Nearly two-thirds of breast cancers overexpress estrogen receptors, and endocrine therapy is considered the backbone of systemic therapy both in early and advanced settings. While this is now widely recognized in clinical practice, this is the culmination of outstanding contribution of many investigators and patients. Indubitably, estrogen receptor targeting has had the most impact among targeted therapies and has significantly affected patient survival. In this commentary, we revisit a landmark article published in Cancer Research in 1977 by Knight and colleagues, which laid the groundwork for the use of estrogen receptors in prognostication and adjuvant treatment selection, as well as some of the key breakthroughs in estrogen receptor biology that span more than a century.
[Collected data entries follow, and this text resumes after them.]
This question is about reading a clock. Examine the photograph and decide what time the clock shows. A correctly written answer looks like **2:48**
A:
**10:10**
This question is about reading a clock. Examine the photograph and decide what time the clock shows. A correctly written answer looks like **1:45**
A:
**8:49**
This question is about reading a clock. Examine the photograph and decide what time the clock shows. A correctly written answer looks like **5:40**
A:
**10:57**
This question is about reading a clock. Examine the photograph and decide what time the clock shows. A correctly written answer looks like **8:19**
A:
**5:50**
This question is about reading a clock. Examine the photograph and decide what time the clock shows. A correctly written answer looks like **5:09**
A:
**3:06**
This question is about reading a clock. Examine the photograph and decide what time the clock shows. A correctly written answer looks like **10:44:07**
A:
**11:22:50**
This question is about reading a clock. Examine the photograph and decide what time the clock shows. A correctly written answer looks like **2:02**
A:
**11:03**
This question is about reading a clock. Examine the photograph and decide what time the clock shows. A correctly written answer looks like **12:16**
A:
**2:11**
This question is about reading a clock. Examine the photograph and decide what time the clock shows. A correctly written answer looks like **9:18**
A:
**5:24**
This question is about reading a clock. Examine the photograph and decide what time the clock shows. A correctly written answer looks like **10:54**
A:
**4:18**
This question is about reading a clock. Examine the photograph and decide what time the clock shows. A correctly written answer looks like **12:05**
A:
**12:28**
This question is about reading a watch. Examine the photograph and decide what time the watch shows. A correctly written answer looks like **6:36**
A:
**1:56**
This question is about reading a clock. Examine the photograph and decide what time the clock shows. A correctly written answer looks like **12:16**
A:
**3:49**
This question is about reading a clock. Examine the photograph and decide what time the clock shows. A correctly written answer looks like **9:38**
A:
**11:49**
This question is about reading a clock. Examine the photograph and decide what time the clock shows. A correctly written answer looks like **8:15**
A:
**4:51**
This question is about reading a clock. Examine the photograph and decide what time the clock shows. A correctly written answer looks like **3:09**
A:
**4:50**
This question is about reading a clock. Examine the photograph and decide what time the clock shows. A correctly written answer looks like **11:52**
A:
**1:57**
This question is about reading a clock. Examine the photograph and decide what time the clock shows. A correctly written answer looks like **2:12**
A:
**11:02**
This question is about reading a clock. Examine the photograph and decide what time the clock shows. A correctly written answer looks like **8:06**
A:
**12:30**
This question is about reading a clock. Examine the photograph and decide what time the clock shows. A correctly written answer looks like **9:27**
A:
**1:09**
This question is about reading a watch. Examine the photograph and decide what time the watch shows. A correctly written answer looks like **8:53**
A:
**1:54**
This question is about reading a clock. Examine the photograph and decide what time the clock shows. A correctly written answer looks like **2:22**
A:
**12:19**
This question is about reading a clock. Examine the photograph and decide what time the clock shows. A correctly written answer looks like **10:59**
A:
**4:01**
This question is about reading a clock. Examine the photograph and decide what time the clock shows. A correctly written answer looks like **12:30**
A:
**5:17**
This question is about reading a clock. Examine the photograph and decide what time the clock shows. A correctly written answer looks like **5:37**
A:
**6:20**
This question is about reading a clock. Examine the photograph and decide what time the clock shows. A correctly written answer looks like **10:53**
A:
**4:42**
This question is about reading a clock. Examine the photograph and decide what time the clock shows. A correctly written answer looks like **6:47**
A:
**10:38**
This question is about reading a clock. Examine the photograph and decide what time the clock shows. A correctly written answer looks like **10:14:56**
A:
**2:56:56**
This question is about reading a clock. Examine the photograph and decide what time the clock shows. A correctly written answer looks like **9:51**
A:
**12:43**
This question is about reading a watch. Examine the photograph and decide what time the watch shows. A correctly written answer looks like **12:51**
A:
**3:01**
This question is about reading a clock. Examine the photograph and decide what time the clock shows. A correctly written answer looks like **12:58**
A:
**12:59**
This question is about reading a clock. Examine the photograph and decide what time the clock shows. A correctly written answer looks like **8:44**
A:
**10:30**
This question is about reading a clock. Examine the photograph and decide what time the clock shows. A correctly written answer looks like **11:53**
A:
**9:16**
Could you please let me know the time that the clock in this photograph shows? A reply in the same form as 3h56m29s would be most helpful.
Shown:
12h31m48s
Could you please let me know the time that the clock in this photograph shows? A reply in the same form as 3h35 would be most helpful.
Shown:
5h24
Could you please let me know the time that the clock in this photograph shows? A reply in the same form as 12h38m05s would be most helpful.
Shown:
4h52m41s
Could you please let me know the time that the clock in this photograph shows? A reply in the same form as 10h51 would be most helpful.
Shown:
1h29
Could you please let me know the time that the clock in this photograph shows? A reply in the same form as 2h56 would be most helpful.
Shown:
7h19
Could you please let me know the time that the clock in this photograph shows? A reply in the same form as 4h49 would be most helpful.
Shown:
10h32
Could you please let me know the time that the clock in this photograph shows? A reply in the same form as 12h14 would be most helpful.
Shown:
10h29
See related article by Knight and colleagues, Cancer Res 1977;37:4669–71

Estrogen receptors (ER) exist in two forms, ERα and ERβ, encoded by ESR1 and ESR2, respectively. While the ligand-activated transcription factor ERα is considered a key driver of tumorigenesis in ER-positive breast cancers and has served as a basis for the use of ER antagonists, ERβ is typically expressed in patients with ER-negative tumors and its role has not been clearly elucidated. Although ≥ 1% has been used as the threshold for ER positivity based on IHC, studies have shown that patients with tumors that are 1% to 9% ER-positive have clinical and pathologic characteristics similar to ER-negative tumors, and do not appear to benefit significantly from endocrine therapy (1). While testing for ER is now routinely accepted as the clinical standard for breast cancers, this is a result of ground-breaking and painstaking efforts of many researchers over the last century.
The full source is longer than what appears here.